→ **Activity**:
Given the listing below, write out exactly the lines starting with the line that has "table_cell [178, 181, 1121, 881]" and going on through the line that has "Page size: 1241x1754.", both kept.

→ **Data for processing**:
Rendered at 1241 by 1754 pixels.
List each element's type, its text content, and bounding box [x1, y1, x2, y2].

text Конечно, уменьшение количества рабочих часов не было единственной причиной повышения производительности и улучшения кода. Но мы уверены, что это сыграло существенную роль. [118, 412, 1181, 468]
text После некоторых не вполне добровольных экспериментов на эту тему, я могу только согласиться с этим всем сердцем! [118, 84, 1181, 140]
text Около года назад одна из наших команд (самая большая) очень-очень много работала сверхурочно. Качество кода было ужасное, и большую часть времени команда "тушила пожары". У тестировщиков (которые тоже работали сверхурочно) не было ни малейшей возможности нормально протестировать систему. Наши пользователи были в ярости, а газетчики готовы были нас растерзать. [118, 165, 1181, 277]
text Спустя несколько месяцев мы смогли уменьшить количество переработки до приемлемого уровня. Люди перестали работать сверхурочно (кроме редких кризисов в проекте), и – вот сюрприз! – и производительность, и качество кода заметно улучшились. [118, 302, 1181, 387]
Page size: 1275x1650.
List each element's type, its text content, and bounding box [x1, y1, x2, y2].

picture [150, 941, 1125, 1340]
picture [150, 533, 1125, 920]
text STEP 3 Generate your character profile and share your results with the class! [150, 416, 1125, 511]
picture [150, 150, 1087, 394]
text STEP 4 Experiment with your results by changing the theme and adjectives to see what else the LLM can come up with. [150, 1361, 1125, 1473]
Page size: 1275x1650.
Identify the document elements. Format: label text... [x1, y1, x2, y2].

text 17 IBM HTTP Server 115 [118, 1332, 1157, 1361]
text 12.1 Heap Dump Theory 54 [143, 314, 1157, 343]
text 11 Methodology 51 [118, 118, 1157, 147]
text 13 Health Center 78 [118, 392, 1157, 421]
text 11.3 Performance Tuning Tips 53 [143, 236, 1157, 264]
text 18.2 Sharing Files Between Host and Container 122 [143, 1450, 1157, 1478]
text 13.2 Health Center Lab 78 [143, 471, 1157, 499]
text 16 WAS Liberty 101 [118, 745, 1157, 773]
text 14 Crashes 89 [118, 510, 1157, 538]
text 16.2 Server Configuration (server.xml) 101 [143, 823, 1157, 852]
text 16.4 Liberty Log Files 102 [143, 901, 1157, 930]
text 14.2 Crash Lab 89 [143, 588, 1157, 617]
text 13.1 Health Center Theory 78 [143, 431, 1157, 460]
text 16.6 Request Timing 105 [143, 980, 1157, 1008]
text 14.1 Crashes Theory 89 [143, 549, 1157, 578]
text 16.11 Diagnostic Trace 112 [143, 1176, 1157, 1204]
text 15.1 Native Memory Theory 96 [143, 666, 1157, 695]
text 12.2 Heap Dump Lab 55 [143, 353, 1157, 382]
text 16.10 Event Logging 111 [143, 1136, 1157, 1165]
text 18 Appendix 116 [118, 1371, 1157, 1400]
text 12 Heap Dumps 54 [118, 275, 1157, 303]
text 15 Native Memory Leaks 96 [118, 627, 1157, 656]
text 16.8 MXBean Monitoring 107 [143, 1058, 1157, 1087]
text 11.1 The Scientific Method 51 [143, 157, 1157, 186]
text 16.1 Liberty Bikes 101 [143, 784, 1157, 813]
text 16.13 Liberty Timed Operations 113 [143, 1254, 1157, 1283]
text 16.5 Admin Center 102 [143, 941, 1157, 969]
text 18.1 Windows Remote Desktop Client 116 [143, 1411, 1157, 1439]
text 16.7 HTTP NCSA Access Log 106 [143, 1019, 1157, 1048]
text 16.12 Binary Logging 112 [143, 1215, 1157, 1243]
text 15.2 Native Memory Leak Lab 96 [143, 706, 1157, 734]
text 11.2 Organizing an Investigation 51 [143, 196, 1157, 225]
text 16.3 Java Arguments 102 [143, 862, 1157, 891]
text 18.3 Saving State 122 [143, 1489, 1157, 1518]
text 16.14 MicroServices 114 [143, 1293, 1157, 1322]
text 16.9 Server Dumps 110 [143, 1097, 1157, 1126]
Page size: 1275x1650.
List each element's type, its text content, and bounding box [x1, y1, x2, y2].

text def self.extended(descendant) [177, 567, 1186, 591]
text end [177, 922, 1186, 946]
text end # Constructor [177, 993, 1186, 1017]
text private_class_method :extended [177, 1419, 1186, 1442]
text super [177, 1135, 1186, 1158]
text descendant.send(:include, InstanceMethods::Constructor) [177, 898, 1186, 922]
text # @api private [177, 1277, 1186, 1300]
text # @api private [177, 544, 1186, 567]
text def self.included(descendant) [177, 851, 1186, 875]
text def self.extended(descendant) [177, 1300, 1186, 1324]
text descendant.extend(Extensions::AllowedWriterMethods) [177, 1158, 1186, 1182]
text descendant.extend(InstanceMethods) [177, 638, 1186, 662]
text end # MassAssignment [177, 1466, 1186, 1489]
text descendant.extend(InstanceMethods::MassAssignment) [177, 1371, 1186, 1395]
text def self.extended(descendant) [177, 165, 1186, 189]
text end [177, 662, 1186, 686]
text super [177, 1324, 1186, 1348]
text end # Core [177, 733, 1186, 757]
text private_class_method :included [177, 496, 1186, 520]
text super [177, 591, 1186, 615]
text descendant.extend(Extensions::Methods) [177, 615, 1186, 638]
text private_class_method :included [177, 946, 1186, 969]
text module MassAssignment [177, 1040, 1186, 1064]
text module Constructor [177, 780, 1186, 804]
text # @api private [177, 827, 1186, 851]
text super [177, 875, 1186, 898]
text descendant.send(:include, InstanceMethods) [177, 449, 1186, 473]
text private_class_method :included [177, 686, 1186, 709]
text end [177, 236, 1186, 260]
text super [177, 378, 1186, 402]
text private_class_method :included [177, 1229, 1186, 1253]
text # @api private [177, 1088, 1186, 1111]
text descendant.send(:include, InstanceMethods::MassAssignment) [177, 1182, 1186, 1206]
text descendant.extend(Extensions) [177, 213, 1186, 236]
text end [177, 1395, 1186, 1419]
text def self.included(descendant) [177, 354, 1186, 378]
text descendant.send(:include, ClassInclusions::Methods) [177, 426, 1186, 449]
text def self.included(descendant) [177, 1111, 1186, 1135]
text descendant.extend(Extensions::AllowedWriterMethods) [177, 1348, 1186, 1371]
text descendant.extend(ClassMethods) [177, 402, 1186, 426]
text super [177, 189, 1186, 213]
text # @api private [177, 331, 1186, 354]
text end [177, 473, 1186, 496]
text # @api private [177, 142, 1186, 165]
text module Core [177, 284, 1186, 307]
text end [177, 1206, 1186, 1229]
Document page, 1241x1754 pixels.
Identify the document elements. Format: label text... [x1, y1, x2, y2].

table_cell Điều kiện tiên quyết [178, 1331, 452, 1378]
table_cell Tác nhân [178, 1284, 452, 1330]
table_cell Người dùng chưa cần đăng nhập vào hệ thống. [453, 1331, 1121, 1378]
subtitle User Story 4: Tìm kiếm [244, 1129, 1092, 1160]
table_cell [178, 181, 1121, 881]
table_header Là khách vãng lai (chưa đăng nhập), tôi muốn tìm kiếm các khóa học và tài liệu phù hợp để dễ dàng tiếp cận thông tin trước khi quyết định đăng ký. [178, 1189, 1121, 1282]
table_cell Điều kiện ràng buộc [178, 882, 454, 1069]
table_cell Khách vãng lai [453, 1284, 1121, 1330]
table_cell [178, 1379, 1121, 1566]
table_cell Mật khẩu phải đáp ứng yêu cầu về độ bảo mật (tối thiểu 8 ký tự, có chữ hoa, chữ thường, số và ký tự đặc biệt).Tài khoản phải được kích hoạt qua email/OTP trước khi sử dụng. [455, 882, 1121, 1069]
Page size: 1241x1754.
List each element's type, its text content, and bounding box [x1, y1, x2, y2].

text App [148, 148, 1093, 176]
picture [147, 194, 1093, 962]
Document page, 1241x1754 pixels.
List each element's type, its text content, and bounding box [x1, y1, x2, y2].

→ **Output for this exercise**:
table_cell [178, 181, 1121, 881]
table_header Là khách vãng lai (chưa đăng nhập), tôi muốn tìm kiếm các khóa học và tài liệu phù hợp để dễ dàng tiếp cận thông tin trước khi quyết định đăng ký. [178, 1189, 1121, 1282]
table_cell Điều kiện ràng buộc [178, 882, 454, 1069]
table_cell Khách vãng lai [453, 1284, 1121, 1330]
table_cell [178, 1379, 1121, 1566]
table_cell Mật khẩu phải đáp ứng yêu cầu về độ bảo mật (tối thiểu 8 ký tự, có chữ hoa, chữ thường, số và ký tự đặc biệt).Tài khoản phải được kích hoạt qua email/OTP trước khi sử dụng. [455, 882, 1121, 1069]
Page size: 1241x1754.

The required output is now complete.